I am amazed at the tenacity and farsightedness of the leaders of this movement, so I’m planning to read their book soon. These are people, mostly women, who were actively being assaulted by a system they had already rejected, but which they had to learn to understand in order to change. It is a powerful lesson that social progress is a very winding path, full of pitfalls and difficult climbs.

I also finished the Cal Newport interview from 80000 hours. I’m still a bit underwhelmed, but I am loving Rob Wiblin, the host.

He was very polite, summing up a massive argument into a single sentence: “Often the things they are doing are the problem.” He then gives a brief summary of how maybe work with fewer distractions would lead to fewer harmful side effects, but gives no evidence.

I can’t help but think I could help Rob with his “advocacy about the right problem.” I think there is a hierarchy which needs to be stressed – inaction as the default over action.

We must ask ourselves: “Is the change I am seeking really necessary?” and then fill in the obvious blank, necessary to do what? If you believe it is necessary, then you begin working, but you must continually reassess. If at any point you realize the work is not necessary, the best plan of action is to stop. Even if the work feels lucrative or valuable, it is not worth the unintended consequences.

We must learn to choose the lesser of many evils. This is a big idea of buddhism and especially of Daoism – you might have heard of “wu wei” or seen the principle at work in Tai Chi. Doing by not doing. Being by not being. The highest possible state we can achieve is to do as little as possible. We could be so much more intuitively zen than we are right now.

This is not to say that we do nothing. We still respond to the world around us, but we become acutely aware of the interconnectedness of all things, and we learn to be responsive as opposed to reactive, or worse, blindly productive.

“Growth for the sake of growth is the ‘ideology’ of the cancer cell.” -Edward Abbey

Finally, I’d like to share one of my long obsessions, which I’m planning to dive back into soon – the origin story of UC Santa Cruz.
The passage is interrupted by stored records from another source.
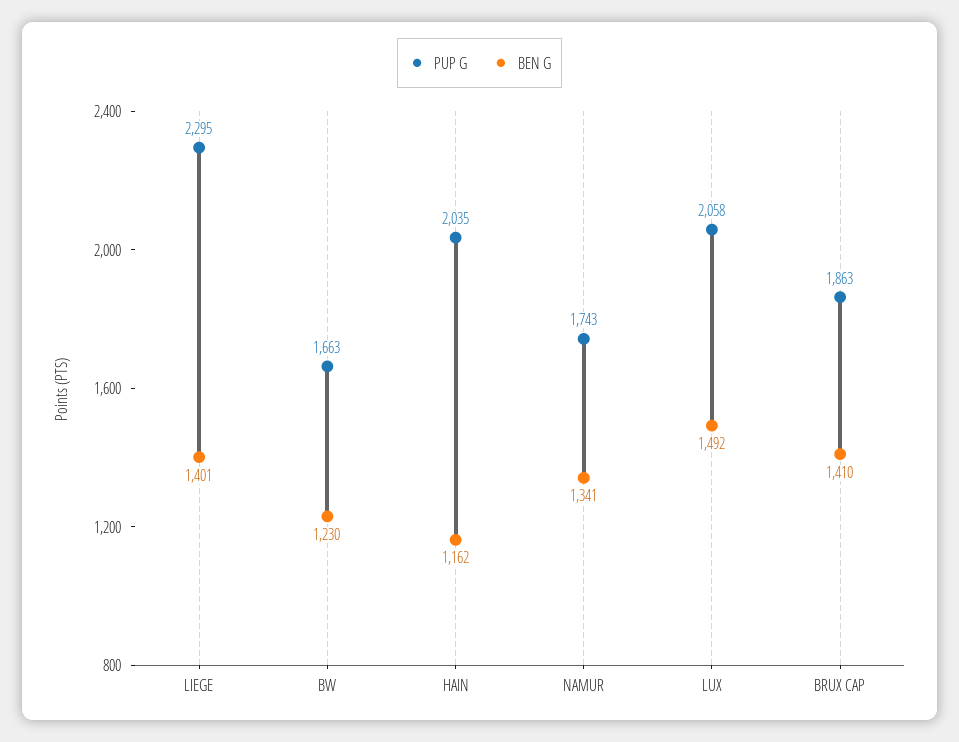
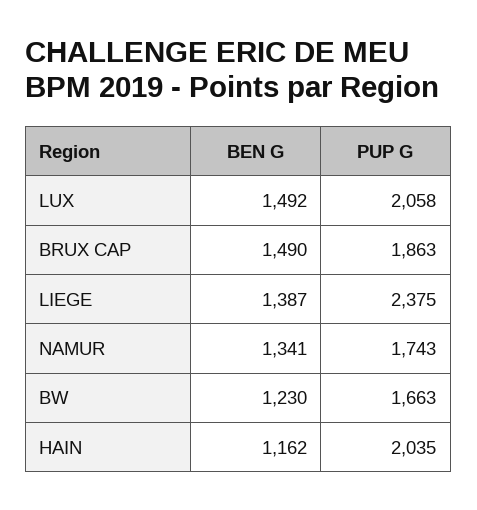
  {
    "PUP G": {
-     "LIEGE": 2295,
+     "LIEGE": 2375,
      "BW": 1663,
      "HAIN": 2035,
      "NAMUR": 1743,
      "LUX": 2058,
      "BRUX CAP": 1863
    },
    "BEN G": {
-     "LIEGE": 1401,
+     "LIEGE": 1387,
      "BW": 1230,
      "HAIN": 1162,
      "NAMUR": 1341,
      "LUX": 1492,
-     "BRUX CAP": 1410
+     "BRUX CAP": 1490
    }
  }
If you have never been to this campus, just imagine a massive research university rhizomatically interwoven into an old growth redwood forest. Picture modern architecture which blends into the landscape and invites you to explore in equal parts solitude and community. Imagine little colleges which feel small and intimate but are all interlinked as part of a bigger system, so that you are never more than a few minutes from inspiring minds in physics, engineering, social activism, biology, and art.
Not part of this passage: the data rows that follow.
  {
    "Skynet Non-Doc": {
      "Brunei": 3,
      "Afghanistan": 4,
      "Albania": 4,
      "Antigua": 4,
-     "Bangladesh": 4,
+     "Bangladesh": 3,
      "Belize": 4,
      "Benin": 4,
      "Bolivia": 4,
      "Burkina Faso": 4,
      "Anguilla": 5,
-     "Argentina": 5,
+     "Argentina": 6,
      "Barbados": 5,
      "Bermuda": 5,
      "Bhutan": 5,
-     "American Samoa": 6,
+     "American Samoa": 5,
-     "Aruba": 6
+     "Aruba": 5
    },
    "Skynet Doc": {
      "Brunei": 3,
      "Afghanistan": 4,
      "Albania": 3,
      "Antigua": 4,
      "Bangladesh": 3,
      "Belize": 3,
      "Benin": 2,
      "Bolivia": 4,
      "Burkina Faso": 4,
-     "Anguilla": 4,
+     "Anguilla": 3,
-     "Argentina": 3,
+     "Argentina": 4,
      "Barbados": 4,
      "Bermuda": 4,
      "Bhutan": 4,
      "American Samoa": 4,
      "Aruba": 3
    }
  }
Now imagine that this magical place stems from deep thought into how compromises could be reimagined into something greater than the sum of their parts (for example, valuing serious academics but also ditching grades to promote curiosity, or the benefits of a large research school melded with the feel and values of a small rural liberal arts college).

I hope you’ll enjoy taking the journey with me as I read Seeds of Something Different, the origin story of UCSC.

Dean McHenry at a desk in the Great Meadow, 1962 Photo by Vester Dick

I love you friend, and I hope we talk soon.